RFR: JDK-8160350 cannot truss jdk9 [solaris]

Fri Jul 1 20:32:30 UTC 2016

 > I'm leaning towards switching back to the V1 of the patch which just
 > fixes the Solaris issue, and in addition logging another bug which
 > covers the larger cross-platform issues. That seems like the lowest-risk
 > approach whist still fixing a problem on Solaris that *absolutely* needs
 > to be addressed, but I'll welcome any advice.

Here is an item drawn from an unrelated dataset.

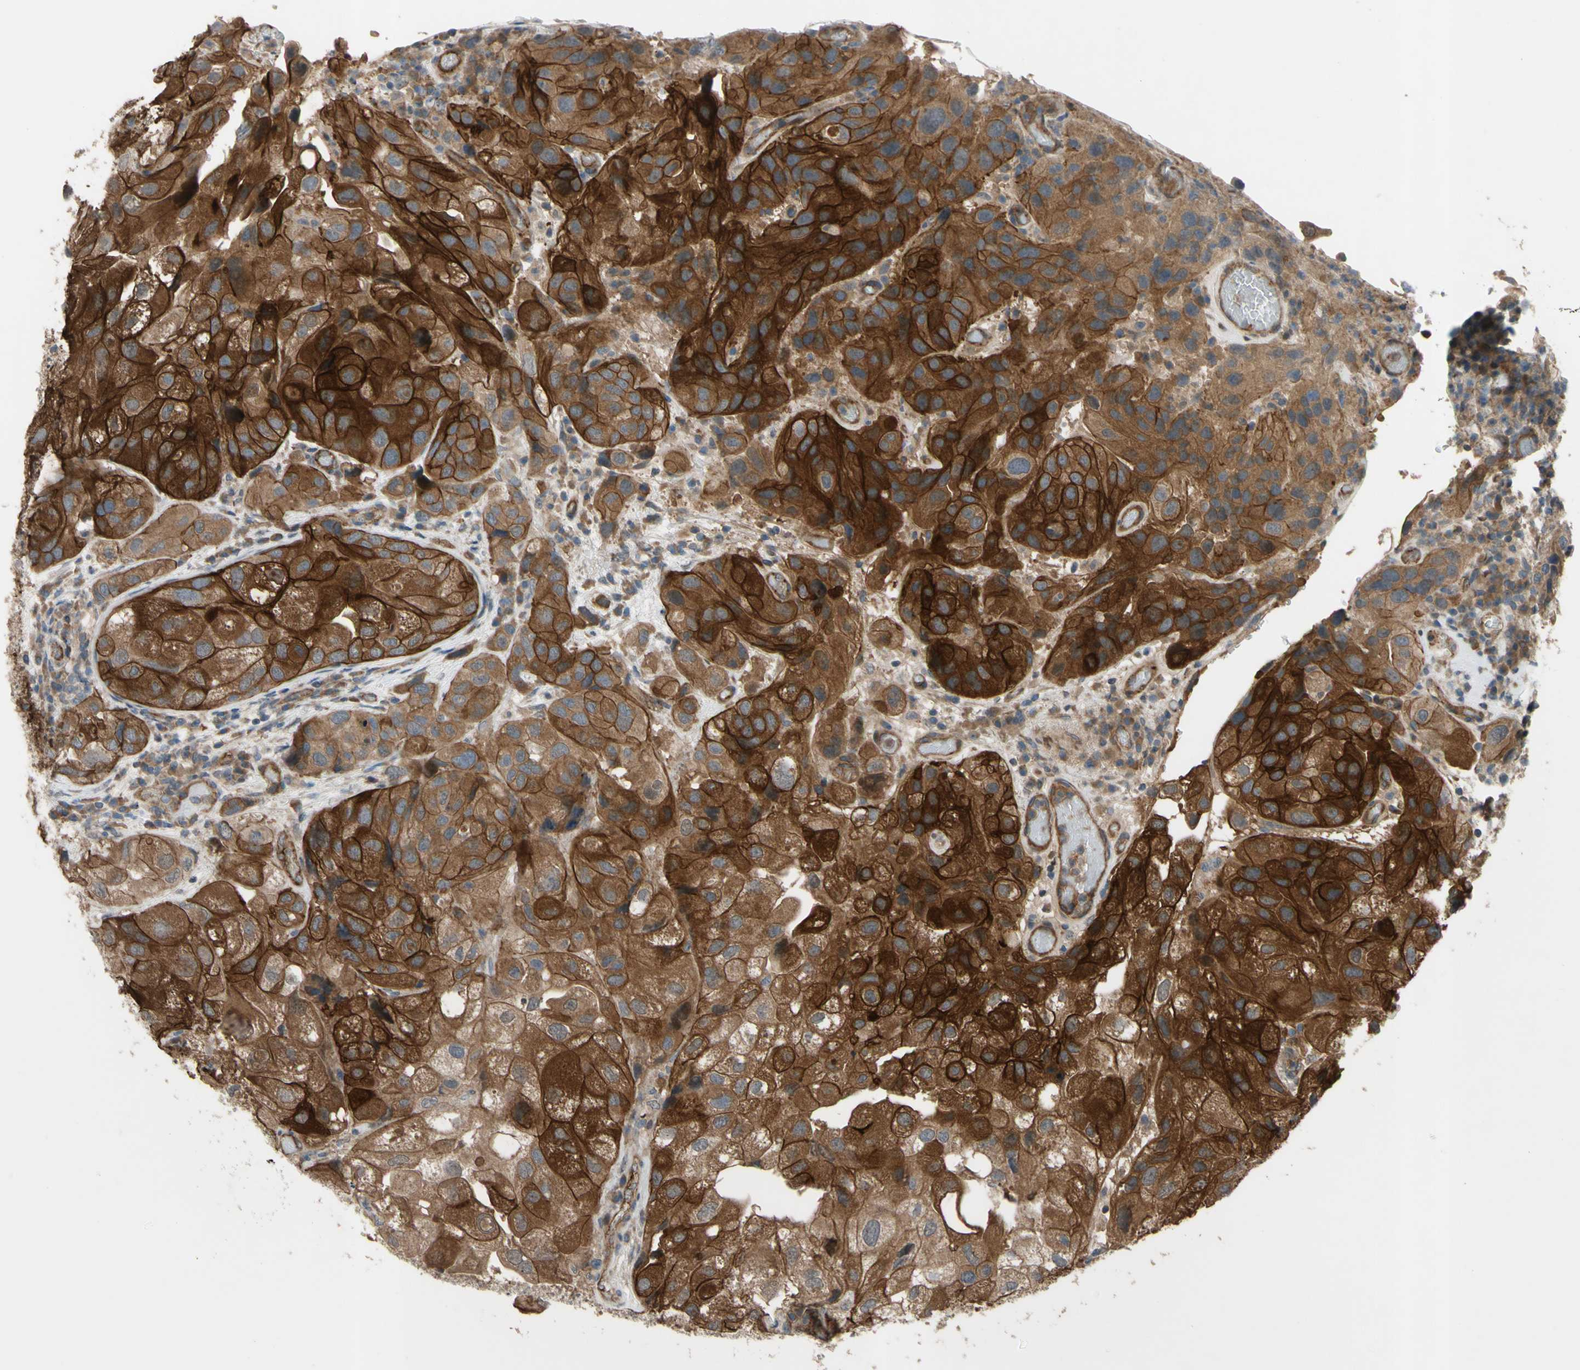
{"staining": {"intensity": "strong", "quantity": ">75%", "location": "cytoplasmic/membranous"}, "tissue": "urothelial cancer", "cell_type": "Tumor cells", "image_type": "cancer", "snomed": [{"axis": "morphology", "description": "Urothelial carcinoma, High grade"}, {"axis": "topography", "description": "Urinary bladder"}], "caption": "This photomicrograph reveals immunohistochemistry (IHC) staining of urothelial cancer, with high strong cytoplasmic/membranous expression in about >75% of tumor cells.", "gene": "SHROOM4", "patient": {"sex": "female", "age": 64}}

Vote: Use JDK-8160350 to fix Solaris and file a new bug for the
     larger cross-platform issues.

Dan

On 7/1/16 2:31 PM, Alan Burlison wrote:
> On 01/07/2016 20:44, Kim Barrett wrote:
>
>> This doesn't look right to me.
>>
>> The BSD implementation of os::elapsedVTime presently just calls
>> elapsedTime, with a comment "better than nothing, but not much".  I
>> think it's worse than nothing, and should actually fail, with
>> os::supports_vtime returning false for this platform. Similarly,
>> elapsedVtime on some other platforms falls back to elapsedTime, which
>> I suspect is a mistake.
>
> I think os::elapsedVTime() is right on Windows, AIX, Solaris and 
> Linux, and could be made right on OSX as well if the Mach APIs were 
> used, and on FreeBSD it could use getrusage(). I think the problem is 
> the other BSDs, I couldn't find anything suitable to use for those.
>
> And I agree the fallback to elapsedTime() also seems suspect as it's 
> only ever done if the vtime mechanism for a given platform fails. If 
> there was ever a transient failure and elapsedVTime() switched between 
> vtime and elapsed time, you'd get some *very* bizarre values.
>
>> The problem is that the way one deals with vtime is different from the
>> way one deals with elapsedTime values.  The predicate is needed so
>> that code that wants to use vtime if available can be properly written
>> to fall back to something else when it's not.  (Note that I think
>> there might be bugs in how G1 is attempting to do that in some
>> places.)
>
> I agree what's there at present is a bit of a mess, which is why the 
> first version of the patch (attached to the bug) just addressed the 
> Solaris issue that caused truss to fail - that *definitely* needs 
> fixing as it will cause a significant observability issue on Solaris.
>
>> I have a note to self to look into this and probably report some bugs,
>> but haven't gotten around to doing so.
>>
>> So while we might no longer need os::enable_vtime and
>> os::vtime_enabled, I think getting rid of os::supports_vtime isn't
>> right.
>
> Two main options seem feasible:
>
> 1. Revert to the V1 patch which just fixes the Solaris issue and 
> leaves everything else alone.
>
> 2. Respin the V2 patch and leave os::supports_vtime() in place, and 
> the two calls to it (from g1CollectedHeap.cpp and 
> g1YoungRemSetSamplingThread.cpp). Remove os::enable_vtime() and 
> os::vtime_enabled().
>
> For #2 we could in addition change BSD code so it returns the correct 
> value from os::supports_vtime() (false) but I'm cautious about doing 
> that as it would start using a new codepath that hasn't previously 
> been exercised.
>
> Also for #2 we could remove the fallback code, the question being what 
> to replace it with? Returning 0 could potentially cause the generation 
> of negative values elsewhere, if the call to os::elapsedVTime() had 
> previously succeeded.
>
>> OTOH, the present usage of vtime is quite limited.  As noted, it's
>> only used by G1, and there I think only for some logging / stats
>> reporting.  Maybe we don't really need it at all?  I don't have an
>> opinion on that, but other folks in the GC team (at least) might.
>
> Who should we ask for a GC opinion?
>
> I'm leaning towards switching back to the V1 of the patch which just 
> fixes the Solaris issue, and in addition logging another bug which 
> covers the larger cross-platform issues. That seems like the 
> lowest-risk approach whist still fixing a problem on Solaris that 
> *absolutely* needs to be addressed, but I'll welcome any advice.
>
> Thanks,
>